- **Exercise aim**
Extract every line from the listing below that contains the string "pancreas", treating uppercase and lowercase letters as distinct.

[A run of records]
::::
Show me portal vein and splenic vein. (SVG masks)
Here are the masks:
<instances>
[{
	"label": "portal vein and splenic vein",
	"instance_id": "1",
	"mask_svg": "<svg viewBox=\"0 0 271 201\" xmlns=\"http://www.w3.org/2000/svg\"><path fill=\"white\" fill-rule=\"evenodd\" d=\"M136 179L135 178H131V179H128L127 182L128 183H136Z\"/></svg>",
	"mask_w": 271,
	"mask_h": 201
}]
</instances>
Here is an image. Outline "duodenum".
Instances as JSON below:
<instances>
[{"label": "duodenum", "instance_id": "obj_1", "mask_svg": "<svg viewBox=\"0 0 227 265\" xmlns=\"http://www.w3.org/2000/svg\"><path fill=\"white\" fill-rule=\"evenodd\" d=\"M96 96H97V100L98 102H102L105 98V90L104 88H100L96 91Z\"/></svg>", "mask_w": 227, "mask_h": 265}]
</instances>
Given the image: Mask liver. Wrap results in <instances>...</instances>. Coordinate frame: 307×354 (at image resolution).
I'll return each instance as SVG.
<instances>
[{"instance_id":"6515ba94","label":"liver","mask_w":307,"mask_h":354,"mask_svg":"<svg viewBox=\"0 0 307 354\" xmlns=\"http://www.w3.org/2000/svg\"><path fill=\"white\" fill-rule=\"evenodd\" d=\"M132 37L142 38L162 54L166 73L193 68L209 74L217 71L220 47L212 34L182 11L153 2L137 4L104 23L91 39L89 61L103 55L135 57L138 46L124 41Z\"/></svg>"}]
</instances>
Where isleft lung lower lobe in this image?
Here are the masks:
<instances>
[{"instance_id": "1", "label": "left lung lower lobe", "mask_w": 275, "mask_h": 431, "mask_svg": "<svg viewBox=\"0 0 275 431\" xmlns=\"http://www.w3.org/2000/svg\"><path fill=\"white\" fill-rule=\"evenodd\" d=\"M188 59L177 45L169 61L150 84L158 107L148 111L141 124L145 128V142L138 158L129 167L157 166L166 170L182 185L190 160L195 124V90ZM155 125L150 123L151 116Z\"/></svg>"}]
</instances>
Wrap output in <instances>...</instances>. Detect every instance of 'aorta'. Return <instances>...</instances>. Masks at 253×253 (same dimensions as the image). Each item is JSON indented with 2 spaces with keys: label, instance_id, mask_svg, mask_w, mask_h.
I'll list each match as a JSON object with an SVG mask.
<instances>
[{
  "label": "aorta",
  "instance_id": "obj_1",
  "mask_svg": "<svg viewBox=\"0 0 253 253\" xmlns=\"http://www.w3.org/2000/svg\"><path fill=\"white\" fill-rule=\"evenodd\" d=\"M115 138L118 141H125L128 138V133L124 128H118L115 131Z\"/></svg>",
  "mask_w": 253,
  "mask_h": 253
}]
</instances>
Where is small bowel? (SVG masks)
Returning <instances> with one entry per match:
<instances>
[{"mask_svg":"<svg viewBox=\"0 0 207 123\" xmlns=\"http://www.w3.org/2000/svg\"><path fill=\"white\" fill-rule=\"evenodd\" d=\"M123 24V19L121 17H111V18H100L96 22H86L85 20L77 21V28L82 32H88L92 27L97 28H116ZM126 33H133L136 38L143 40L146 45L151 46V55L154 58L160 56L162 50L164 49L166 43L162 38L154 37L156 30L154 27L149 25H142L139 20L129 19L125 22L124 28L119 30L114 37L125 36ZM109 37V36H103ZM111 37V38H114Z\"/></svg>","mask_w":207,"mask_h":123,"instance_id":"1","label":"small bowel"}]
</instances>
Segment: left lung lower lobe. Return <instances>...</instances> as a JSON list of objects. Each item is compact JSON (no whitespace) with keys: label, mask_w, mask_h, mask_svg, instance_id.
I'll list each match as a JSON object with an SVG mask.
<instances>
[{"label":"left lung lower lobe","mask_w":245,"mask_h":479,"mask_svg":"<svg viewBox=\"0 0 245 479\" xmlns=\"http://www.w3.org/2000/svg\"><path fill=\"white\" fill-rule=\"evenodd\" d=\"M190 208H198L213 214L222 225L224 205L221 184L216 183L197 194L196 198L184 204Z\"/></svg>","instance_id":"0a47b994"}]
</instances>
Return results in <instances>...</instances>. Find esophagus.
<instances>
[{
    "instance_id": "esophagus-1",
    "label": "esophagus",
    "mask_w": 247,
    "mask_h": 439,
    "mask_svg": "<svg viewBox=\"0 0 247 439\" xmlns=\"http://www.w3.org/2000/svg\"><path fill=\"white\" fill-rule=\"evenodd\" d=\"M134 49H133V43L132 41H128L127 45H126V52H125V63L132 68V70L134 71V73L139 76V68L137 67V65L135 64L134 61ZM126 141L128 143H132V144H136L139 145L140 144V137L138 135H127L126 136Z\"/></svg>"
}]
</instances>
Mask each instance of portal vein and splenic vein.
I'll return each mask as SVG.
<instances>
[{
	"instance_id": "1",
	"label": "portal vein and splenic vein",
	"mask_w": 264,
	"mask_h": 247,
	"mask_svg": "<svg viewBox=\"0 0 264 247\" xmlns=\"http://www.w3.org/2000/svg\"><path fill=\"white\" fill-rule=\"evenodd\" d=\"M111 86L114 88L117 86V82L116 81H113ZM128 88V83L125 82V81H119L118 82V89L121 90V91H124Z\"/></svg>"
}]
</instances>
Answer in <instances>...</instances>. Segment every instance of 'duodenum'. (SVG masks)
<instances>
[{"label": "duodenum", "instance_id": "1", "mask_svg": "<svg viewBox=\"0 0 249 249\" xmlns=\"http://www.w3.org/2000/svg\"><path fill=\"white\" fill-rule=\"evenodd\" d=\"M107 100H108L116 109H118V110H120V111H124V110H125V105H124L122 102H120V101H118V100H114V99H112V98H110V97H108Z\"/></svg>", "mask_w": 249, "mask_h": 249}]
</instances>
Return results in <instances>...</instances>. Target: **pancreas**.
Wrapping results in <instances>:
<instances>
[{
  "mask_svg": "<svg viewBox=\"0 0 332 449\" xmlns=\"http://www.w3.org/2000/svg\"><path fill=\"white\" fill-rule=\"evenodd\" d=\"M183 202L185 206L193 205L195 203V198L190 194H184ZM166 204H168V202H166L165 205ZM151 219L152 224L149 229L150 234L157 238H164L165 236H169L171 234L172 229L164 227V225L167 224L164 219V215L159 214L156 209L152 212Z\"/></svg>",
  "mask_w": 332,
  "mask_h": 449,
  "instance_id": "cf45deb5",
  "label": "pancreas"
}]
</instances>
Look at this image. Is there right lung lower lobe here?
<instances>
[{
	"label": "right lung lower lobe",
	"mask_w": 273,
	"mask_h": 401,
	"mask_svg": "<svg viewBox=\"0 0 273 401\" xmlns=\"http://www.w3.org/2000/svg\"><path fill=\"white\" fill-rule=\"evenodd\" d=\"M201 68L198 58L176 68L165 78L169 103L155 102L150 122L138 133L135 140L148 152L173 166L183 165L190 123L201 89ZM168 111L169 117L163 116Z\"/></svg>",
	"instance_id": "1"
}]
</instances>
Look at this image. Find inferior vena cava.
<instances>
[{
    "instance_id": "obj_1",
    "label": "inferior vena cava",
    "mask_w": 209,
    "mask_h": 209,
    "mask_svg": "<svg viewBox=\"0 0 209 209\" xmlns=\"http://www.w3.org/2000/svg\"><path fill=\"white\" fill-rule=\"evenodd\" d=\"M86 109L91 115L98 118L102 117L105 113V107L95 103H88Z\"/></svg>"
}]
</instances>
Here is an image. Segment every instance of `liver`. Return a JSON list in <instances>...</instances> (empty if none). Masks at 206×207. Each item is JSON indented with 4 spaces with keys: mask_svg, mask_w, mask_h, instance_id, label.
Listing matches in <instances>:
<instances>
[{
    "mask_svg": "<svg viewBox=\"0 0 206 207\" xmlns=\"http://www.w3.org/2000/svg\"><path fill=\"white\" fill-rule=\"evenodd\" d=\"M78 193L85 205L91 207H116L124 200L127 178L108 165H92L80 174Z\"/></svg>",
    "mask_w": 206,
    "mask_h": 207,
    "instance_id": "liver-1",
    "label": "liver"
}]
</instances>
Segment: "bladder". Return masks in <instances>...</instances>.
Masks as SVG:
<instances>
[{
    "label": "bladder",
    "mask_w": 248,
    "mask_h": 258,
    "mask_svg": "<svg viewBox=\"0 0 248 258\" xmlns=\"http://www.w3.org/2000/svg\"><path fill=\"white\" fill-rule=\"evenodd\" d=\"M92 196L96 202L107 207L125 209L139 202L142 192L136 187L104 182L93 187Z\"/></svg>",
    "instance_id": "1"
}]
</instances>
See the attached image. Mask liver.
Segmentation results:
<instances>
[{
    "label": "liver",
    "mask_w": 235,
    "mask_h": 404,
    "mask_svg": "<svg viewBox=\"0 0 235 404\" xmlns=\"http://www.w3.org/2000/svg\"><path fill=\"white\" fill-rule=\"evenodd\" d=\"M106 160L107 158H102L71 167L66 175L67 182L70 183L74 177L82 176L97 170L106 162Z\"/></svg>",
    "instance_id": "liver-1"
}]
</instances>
::::
- **Full output**
Return results in <instances>...</instances>. Target: **pancreas**.
  "label": "pancreas"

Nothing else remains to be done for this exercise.